Start of Block
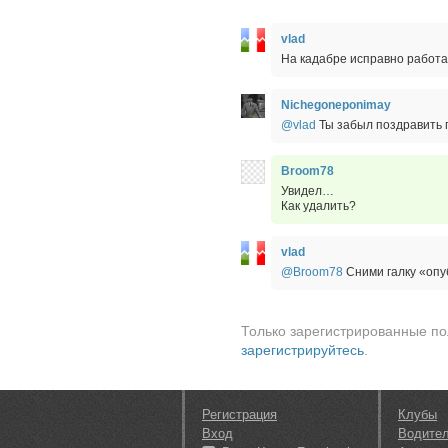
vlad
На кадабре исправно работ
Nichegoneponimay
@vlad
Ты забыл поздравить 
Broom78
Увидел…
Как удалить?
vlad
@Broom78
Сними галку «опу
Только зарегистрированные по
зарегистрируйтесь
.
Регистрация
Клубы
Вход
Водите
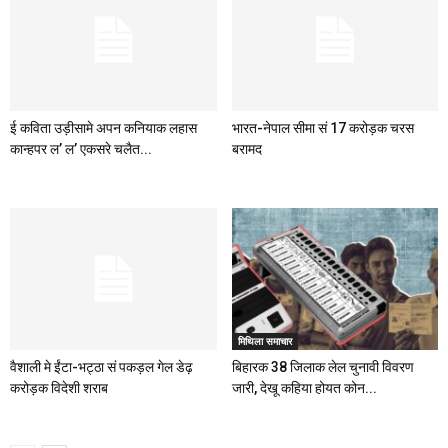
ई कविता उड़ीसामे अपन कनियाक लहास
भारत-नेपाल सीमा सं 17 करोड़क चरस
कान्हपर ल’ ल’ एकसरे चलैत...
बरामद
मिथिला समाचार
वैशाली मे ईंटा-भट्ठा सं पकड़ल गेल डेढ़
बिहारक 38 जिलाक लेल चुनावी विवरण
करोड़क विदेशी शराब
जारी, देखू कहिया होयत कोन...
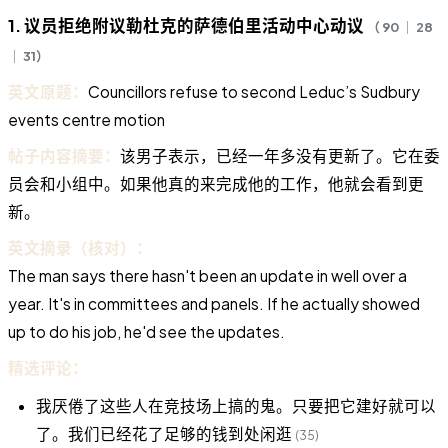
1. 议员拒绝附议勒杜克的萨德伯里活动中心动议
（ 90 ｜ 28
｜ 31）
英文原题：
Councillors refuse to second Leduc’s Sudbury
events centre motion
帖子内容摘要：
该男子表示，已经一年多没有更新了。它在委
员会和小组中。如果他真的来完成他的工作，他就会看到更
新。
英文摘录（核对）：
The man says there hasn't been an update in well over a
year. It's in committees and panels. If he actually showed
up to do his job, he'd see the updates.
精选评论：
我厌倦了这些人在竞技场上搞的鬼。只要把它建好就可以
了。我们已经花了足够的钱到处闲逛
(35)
End of Block
Start of Block
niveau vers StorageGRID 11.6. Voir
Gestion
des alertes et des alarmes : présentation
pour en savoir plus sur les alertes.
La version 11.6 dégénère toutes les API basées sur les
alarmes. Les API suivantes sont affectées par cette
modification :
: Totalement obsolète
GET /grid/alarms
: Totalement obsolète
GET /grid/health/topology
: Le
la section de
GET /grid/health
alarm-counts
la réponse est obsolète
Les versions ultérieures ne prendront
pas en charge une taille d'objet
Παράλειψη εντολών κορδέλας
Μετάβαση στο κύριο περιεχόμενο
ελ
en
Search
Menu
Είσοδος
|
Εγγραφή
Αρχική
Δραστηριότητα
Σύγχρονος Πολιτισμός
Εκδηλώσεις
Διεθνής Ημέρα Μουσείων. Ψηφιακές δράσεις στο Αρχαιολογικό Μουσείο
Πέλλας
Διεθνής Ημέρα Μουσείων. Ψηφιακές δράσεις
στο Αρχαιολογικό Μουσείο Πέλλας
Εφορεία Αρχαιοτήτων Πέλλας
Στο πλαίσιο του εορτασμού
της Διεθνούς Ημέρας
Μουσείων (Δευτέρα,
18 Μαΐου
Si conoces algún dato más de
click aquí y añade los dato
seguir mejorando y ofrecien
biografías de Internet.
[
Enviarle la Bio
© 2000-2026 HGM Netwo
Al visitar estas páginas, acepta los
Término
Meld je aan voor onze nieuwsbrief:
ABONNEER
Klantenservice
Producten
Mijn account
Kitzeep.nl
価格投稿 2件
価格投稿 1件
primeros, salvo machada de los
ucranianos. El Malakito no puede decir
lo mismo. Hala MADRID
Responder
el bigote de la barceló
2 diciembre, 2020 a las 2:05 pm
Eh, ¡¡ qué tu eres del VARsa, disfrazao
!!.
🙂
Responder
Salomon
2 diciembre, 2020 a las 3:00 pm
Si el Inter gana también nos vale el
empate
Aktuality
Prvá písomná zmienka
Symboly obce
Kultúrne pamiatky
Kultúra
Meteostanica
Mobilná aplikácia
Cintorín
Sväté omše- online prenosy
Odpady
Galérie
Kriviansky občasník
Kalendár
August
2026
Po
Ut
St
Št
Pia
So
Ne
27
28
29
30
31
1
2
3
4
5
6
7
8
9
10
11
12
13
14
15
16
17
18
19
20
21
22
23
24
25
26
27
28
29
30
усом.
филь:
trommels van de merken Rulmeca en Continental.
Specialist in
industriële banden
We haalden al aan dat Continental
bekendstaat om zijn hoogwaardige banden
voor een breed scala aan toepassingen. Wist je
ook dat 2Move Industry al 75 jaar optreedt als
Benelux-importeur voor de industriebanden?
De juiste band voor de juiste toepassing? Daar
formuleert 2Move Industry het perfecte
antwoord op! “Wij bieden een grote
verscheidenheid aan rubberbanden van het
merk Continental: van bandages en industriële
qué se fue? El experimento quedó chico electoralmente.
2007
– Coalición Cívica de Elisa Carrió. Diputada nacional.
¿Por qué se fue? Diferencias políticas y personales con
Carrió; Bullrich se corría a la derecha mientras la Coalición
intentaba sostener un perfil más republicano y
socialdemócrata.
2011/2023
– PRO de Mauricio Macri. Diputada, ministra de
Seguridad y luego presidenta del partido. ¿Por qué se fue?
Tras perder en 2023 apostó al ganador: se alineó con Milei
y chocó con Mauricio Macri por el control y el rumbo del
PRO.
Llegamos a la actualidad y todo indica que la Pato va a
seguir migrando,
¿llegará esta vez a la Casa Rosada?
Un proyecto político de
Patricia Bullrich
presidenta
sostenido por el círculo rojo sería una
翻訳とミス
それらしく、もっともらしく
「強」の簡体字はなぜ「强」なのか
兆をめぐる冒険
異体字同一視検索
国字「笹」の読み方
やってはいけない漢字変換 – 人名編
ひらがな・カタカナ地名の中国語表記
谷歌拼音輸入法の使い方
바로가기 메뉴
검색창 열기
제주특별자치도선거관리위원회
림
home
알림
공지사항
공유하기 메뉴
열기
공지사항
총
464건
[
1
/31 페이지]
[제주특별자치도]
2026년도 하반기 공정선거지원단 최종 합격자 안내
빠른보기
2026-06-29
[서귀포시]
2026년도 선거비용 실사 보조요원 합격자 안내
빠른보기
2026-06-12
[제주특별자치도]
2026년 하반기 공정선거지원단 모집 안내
End of Block
WHAT YOU HAVE TO DO =>
Can you duplicate the material starting with the line that contains "1. 议员拒绝附议勒杜克的萨德伯里活动中心动议" and going on through the line that contains "我厌倦了这些人在竞技场上搞的鬼。只要把它建好就可以", reproducing every line unchanged?

ANSWER BOX =>
1. 议员拒绝附议勒杜克的萨德伯里活动中心动议
（ 90 ｜ 28
｜ 31）
英文原题：
Councillors refuse to second Leduc’s Sudbury
events centre motion
帖子内容摘要：
该男子表示，已经一年多没有更新了。它在委
员会和小组中。如果他真的来完成他的工作，他就会看到更
新。
英文摘录（核对）：
The man says there hasn't been an update in well over a
year. It's in committees and panels. If he actually showed
up to do his job, he'd see the updates.
精选评论：
我厌倦了这些人在竞技场上搞的鬼。只要把它建好就可以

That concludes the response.